Le persone che seguo e stimo, stupendomi, attribuiscono i ruoli del cattivo e del buono alcuni a Grillo, altri a Renzi, trascurando completamente che i due stanno solo interpretando la loro parte in commedia, cercando di sfruttare al meglio le circostanze per spostare il pubblico a loro favore. Grillo, al solito, nel ruolo di “cane che abbaia ma non morde” (la definizione è ispirata al ruolo di “diversivo” che i Wu Ming e Giuliano Santoro hanno attribuito al M5S) sfrutta la difficoltà del suo principale avversario politico e ci si tuffa col consueto linguaggio iper aggressivo che gli ha fruttato e frutterà milioni di voti. Renzi approfitta a sua volta della situazione (dopo averne già approfittato in occasione dell'invocazione della famosa "pena doppia" per suo padre) tentando di uscire dall'angolo con un colpo da maestro, giocando sull'universalità del rapporto padre-figlio, portando il pubblico a immedesimarsi con il protagonista ferito nei suoi valori più profondi: colpiscono mio padre per colpire me, anzi, di più: colpiscono il rapporto tra me figlio e mio padre. Giocando su una situazione in cui possono proiettarsi tutti i padri (e madri) e in tutti i figli (e figlie).
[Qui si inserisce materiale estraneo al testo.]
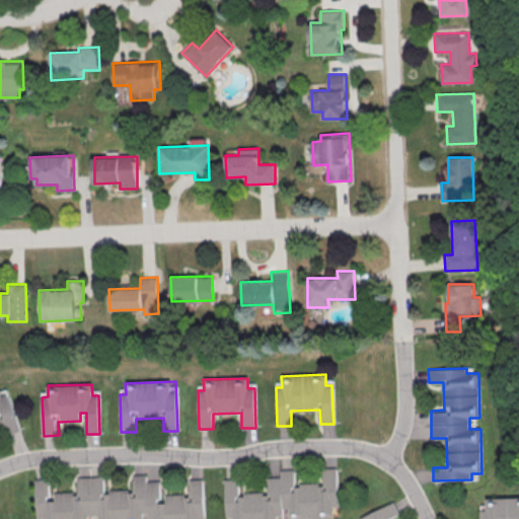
[(0,422),(3,421),(7,434),(21,430),(9,393),(2,395),(0,388),(0,422)]
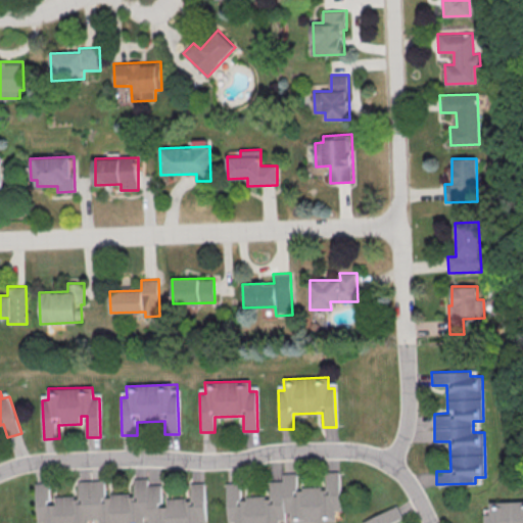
[(305,522),(333,522),(333,511),(339,511),(338,472),(324,472),(325,487),(296,488),(295,473),(281,474),(282,480),(269,481),(270,496),(240,497),(240,482),(226,482),(228,522),(233,522),(278,522),(278,520),(284,519),(284,513),(289,513),(289,522),(305,522)]
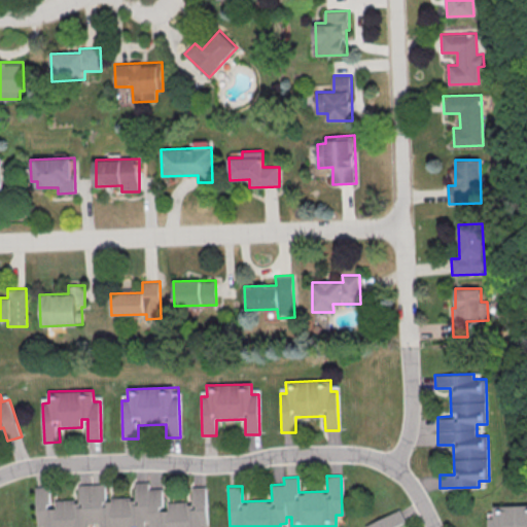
[(43,526),(84,526),(86,523),(100,523),(100,526),(149,526),(150,526),(201,526),(207,525),(206,486),(191,487),(192,501),(169,502),(163,490),(139,482),(133,497),(106,498),(106,483),(79,484),(79,499),(57,500),(50,486),(36,487),(38,526),(44,525),(43,526)]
Ma non ci sono buoni né cattivi, in questa fiction. Ci sono personaggi che interpretano ruoli. E analizzarne i comportamenti come se fossero quelli messi in atto nella vita reale è un po' come credere che Lee Van Cleef era davvero cattivo, invece sappiamo che il ruolo del cattivo lo interpretava soltanto.


mercoledì 25 gennaio 2017

Scivolare giù

C'è un particolare, nella vicenda Trump, in cui si ritrova il senso di scivolamento verso il basso: come avviene, chi lo accompagna, cosa provoca.

Durante la campagna elettorale per le presidenziali degli Stati Uniti, un discreto numero di opinion makers (editorialisti, analisti, imprenditori, politici) che non erano formalmente schierati col candidato repubblicano (anche perché veniva dato per perdente), hanno invitato a derubricare i suoi messaggi politici su donne, migranti, ambiente come altrettante gaffe: non si può giudicare un candidato per una frase, seppure infelice, veniva detto.
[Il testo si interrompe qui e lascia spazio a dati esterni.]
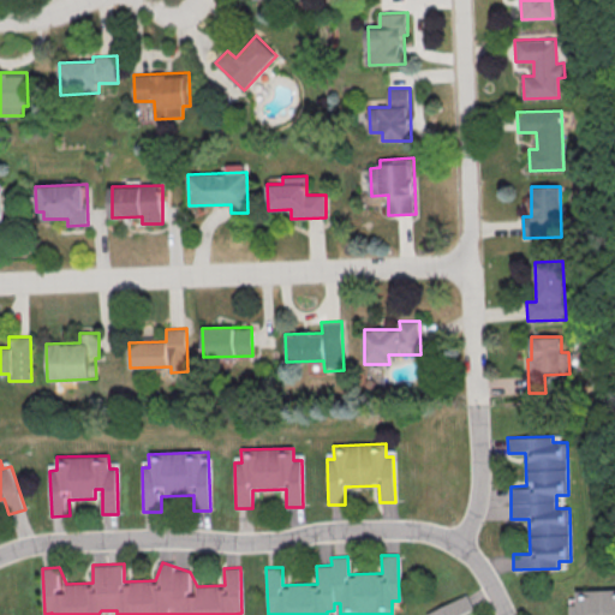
[(614,614),(614,589),(578,590),(578,604),(572,604),(571,614),(614,614)]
Successivamente alla sua elezione, nel periodo in cui Trump non era ancora operativo, alle perplessità di chi vedeva dei pericoli nel suo programma che di lì a poco sarebbe stato attuato, si è risposto, da parte degli stessi opinion makers, di stare tranquilli e distinguere, perché il Trump presidente sarebbe stato ben diverso dal Trump candidato. Una presunta lezione di realpolitik di chi la sa lunga, con la quale, di passaggio, si dava del bugiardo a Trump e si conferiva alla menzogna acchiappa-consensi lo status di standard in politica.

In entrambe le fasi, si ignorava e si invitava a ignorare la sostanza dei messaggi del futuro presidente. Il corollario era che chi si allarmava per le cose dette da Trump era da considerare a scelta: a) estremista; b) incapace di decriptare il linguaggio politico; c) antidemocratico perché non accettava il responso di elezioni democratiche.

Oggi Trump è presidente e comincia ad attuare quel programma che nelle illustrazioni degli opinion makers avrebbe dovuto essere fuffa acchiappa-voti, e lo scivolamento verso il basso è in atto. È verso il basso perché Trump non apre orizzonti ma ci costruisce muri davanti, chiude l'umanità in compartimenti stagni, evoca il perenne ritorno indietro e in tutto quello che dice e fa c'è un senso di difesa che gioca sul disagio di larghe fasce di popolazione non per trasformarlo in riscatto, bensì per assecondare e alimentare il livore che è carburante prezioso per la sua corsa politica.

Trump ha vinto non perché gli opnion makers di casa nostra gli hanno tirato la volata, è chiaro. Però la vicenda delle sue “gaffe” ci dice che lo scivolamento sta nel passare da parole così imbarazzanti da sembrare boutade a fatti conseguenti con quelle parole. Lo scivolamento è accompagnato da ineffabili opinion makers che dietro il paravento della moderazione e dell'accettazione della democrazia, sono più presi a condannare chi protesta rispetto a chi dice cose e prende decisioni che puntano a portare quasi tutti indietro a vantaggio di pochissimi. Lo scivolamento è quando sei costretto a ripartire da zero, o quasi, per spiegare che i migranti sono persone, non residuati di umanità; le donne sono vessate in gran parte del mondo e l'ambiente conviene a tutti preservarlo da appetiti devastanti.